“Kalau bisa mencari berarti memiliki sumber untuk mencarinya (pangan). Untuk mengolah, kita perlu memiliki pangannya kemudian diolah menjadi sesuatu yang mengenyangkan sesuai dengan kebutuhan kita. Mungkin kita butuh dua skill itu, mencari dan mengolah, dari zaman pra sejarah pun sudah dilakukan (dengan berburu),” tutur Dwi.
Mencari dan mengolah pangan pun tidak bisa dipisahkan dari pengetahuan kita atas pangan itu sendiri. Saat berkunjung ke Peony Ecohouse, saya dibuat takjub dengan beragam pangan lokal yang tertata dengan rapi.
Pangan-pangan tersebut dijual tanpa minimal pembelian dengan konsep zero waste, di mana pembeli diimbau membawa wadah masing-masing alih-alih disediakan kantong plastik oleh Peony.
Meski begitu, Peony tetap menyediakan wadah-wadah bekas hasil donasi yang bisa dimanfaatkan oleh para pembeli yang lupa atau pun baru pertama kali berkunjung tanpa membawa wadah.
Prinsip yang dipegang Peony ini tak hanya mematahkan stigma bahwa produk yang disebut dengan organik memiliki harga yang mahal, namun untuk menunjukkan jika kita bisa mencegah pangan yang terbuang dengan membeli sesuai kebutuhan kita.
“Jadi diproses supaya orang (pembeli) itu belanja sesuai kebutuhan. Biar lebih bijak dalam (berbelanja). Beli itu ya sesuai yang dibutuhkan. Misalnya, (produk) di supermarket dijual dalam kemasan 1 kilogram padahal kita perlu hanya 100 gram. Jika kita beli (produk tersebut), (ada potensi) akan terbuang,” ujar Dwi.

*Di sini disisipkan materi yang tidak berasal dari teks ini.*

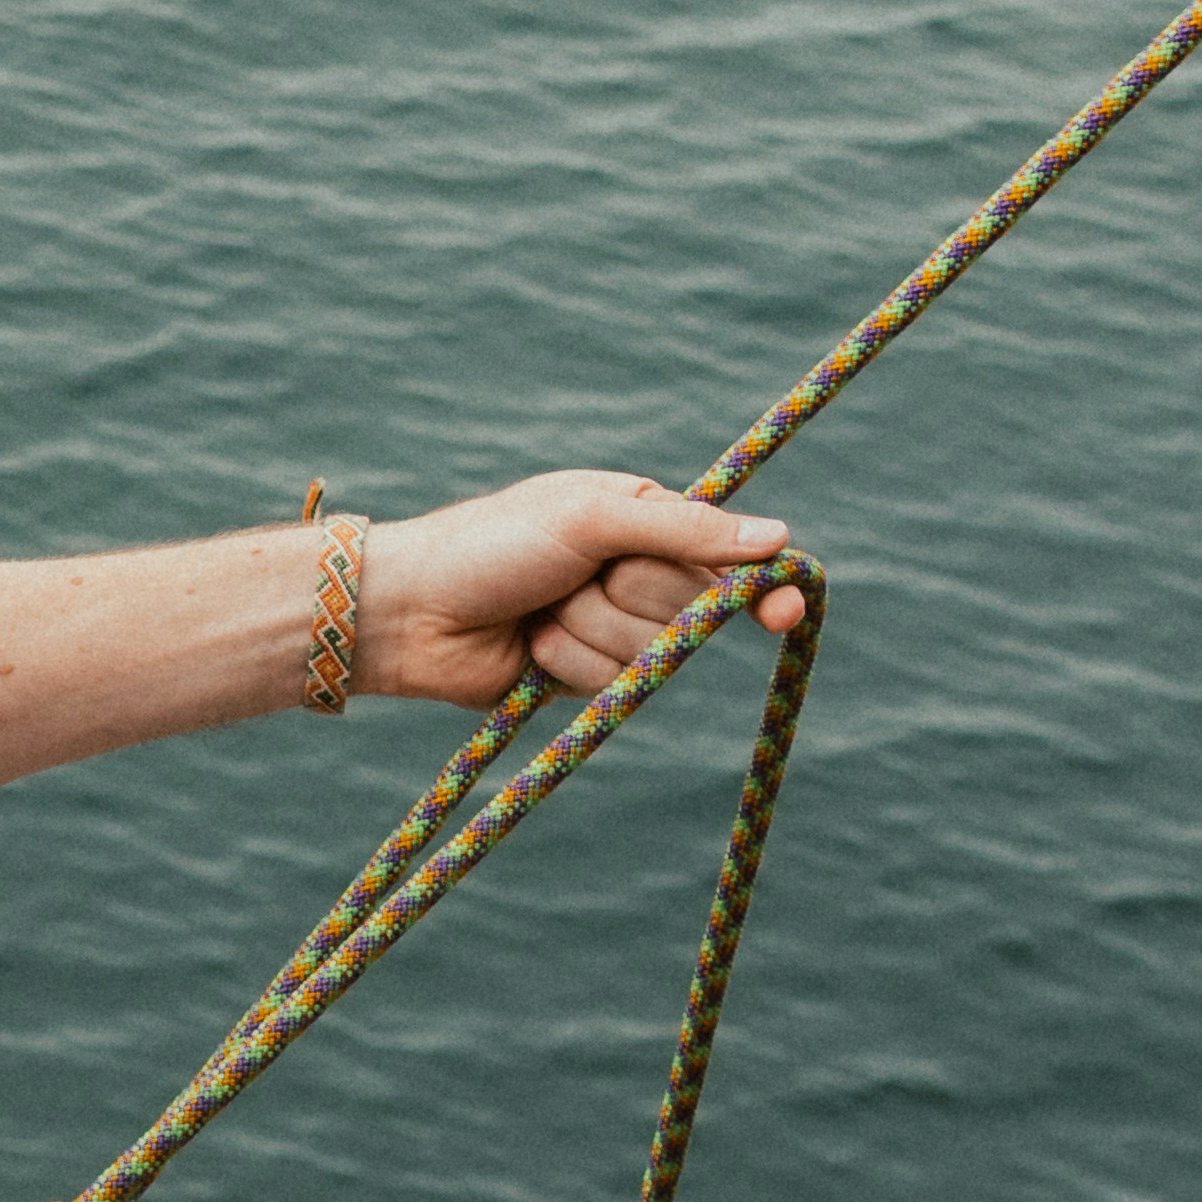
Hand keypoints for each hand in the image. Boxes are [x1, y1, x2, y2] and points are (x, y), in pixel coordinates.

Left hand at [355, 470, 806, 708]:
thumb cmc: (494, 544)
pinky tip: (529, 645)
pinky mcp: (582, 676)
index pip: (724, 555)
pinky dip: (569, 664)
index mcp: (642, 517)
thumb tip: (777, 538)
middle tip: (577, 574)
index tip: (786, 609)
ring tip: (542, 607)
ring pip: (648, 651)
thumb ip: (683, 531)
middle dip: (632, 595)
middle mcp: (632, 572)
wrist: (415, 610)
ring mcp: (607, 627)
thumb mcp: (591, 519)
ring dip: (591, 630)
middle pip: (688, 607)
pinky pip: (611, 684)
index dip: (759, 584)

Produk-produk yang ditawarkan oleh Peony bisa disebut mewakili pangan lokal yang ada di Yogyakarta, maupun sekitar Yogyakarta. Kita bisa melihat teh kuning asal Kulonprogo, Yogyakarta di rak paling kiri. Atau di rak paling kanan, kita bisa menyaksikan pasta lokal buatan UMKM asal Bandung, yang warna-warni dengan bentuk seperti kerang-kerang kecil nan menggemaskan.
Promosi terkait pangan juga dilakukan oleh Bhumi Bhuvana (Bhubhu) yang bersemayam di kawasan Prawirotaman, Yogyakarta. Dibersamai congklak, di sisi lain menceritakan kisah soal bawang putih, Bukhi selaku pemilik Bhubhu memperkenalkan ragam rempah lokal yang kerap terabaikan bentuknya.

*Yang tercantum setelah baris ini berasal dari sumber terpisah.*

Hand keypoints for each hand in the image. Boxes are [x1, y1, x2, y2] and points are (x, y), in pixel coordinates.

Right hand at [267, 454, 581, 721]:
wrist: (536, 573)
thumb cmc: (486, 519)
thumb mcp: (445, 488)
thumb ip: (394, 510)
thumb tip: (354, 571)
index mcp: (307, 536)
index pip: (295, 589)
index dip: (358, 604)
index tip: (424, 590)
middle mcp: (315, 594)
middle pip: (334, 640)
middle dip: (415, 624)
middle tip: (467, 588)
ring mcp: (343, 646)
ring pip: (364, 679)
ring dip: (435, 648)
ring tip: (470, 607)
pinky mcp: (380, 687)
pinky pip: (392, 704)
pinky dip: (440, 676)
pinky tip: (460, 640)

Pala di ujung kanan, disusul buah kemiri hingga cengkeh bertengger manis di atas congklak. Merica, ketumbar, kluwek turut meramaikan. Namun di antara mereka, ada dua pangan yang asing yang berhasil mengelabui saya.
Baca Juga: Ketua MPR: Konsep Ketahanan Pangan Selalu Andalkan Barang Impor
Dua pangan tersebut adalah asam sunti yang berasal dari Aceh dan asam kandis yang berasal dari Sumatera Barat. Dua jenis asam ini tidak berusaha mengkerdilkan asam Jawa, melainkan menunjukkan bukti dari kekayaan keragaman hayati di Indonesia jika kita benar-benar mencari.
Bila asam Jawa berasal dari apa yang disebut dengan pohon asam Jawa, lain halnya dengan asam sunti dan asam kandis. Asam kandis dibuat khusus dari kulit buah dari jeruk limau.
Sementara asam sunti dibuat dari belimbing wuluh yang kemudian dikeringkan dan diasinkan. Diolahnya belimbing wuluh sebagai bahan asam sunti ini tentunya bukan hal yang lumrah di Pulau Jawa, mengingat belimbing wuluh cenderung digunakan untuk membuat kuah garang asem atau sambal khas belimbing (Banyuwangi).
Belum usai dikejutkan dengan varietas asam tersebut, saya diperkenalkan dengan krangean. Rempah sekaligus pangan lokal yang bentuknya mirip dengan kayu manis dan berbau khas minyak tawon.
Usut punya usut, krangean yang misterius ini adalah pangan yang digunakan sebagai penyedap dari makanan paling favorit di Indonesia, yaitu rendang. Rendang yang dimaksudkan adalah rendang khas Sumatera yang dimasak bersama krangean dan rempah lainnya, yaitu mesoyi.
Berpindah sejenak dari congklak, Bukhi melangkahkan kaki ke arah rak-rak di belakang saya dan dua tamu lainnya. Dibawanya sebuah buah sawo berukuran besar, yang dijuluki dengan sawo mentega atau alkesah.